EXERCISE: In the entries below, find the string "CLRB" and return each line holding it.
Segment Start: DATASET RECORDS
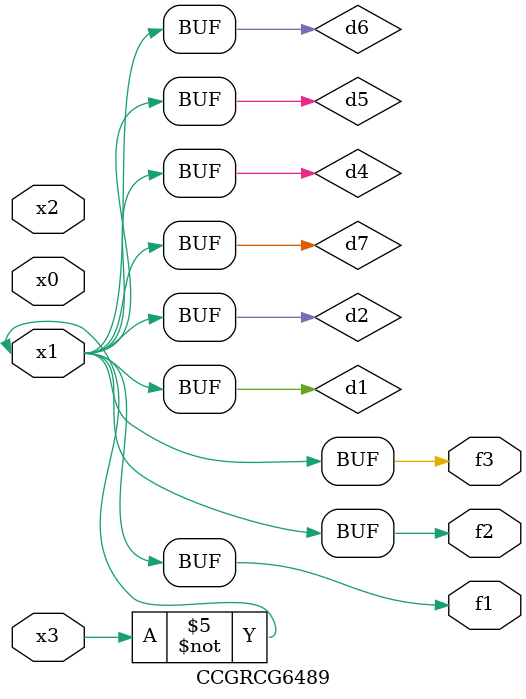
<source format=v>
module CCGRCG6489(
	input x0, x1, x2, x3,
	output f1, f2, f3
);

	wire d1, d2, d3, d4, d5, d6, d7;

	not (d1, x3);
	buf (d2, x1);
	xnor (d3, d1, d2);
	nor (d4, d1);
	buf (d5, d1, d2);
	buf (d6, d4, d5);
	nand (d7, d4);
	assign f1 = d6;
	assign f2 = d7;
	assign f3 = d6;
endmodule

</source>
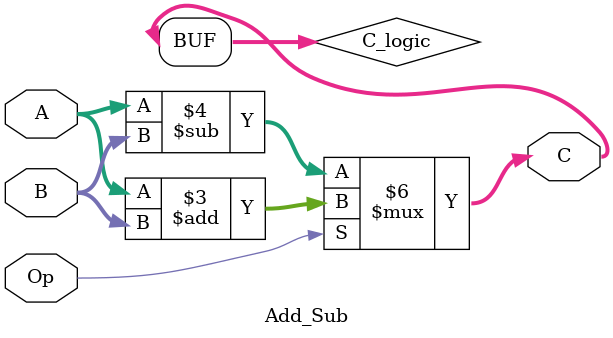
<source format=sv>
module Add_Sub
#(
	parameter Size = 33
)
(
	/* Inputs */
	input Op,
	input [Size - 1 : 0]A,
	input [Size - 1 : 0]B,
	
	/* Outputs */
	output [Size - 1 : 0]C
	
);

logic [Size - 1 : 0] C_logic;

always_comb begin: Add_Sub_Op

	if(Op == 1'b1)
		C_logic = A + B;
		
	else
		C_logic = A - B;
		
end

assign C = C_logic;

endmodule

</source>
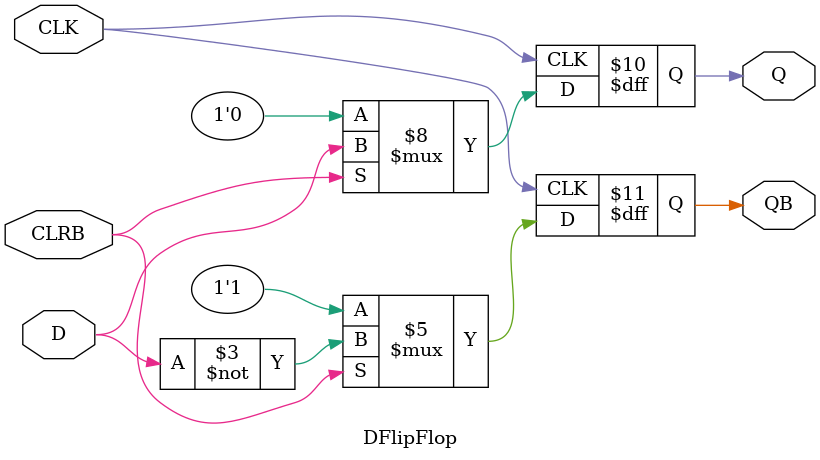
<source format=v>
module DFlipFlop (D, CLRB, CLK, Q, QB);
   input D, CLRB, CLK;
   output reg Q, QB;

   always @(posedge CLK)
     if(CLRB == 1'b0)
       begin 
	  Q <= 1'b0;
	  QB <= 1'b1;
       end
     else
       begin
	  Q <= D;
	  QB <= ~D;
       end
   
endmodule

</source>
Segment End: DATASET RECORDS
ANSWER FOR THIS EXERCISE:
module DFlipFlop (D, CLRB, CLK, Q, QB);
   input D, CLRB, CLK;
     if(CLRB == 1'b0)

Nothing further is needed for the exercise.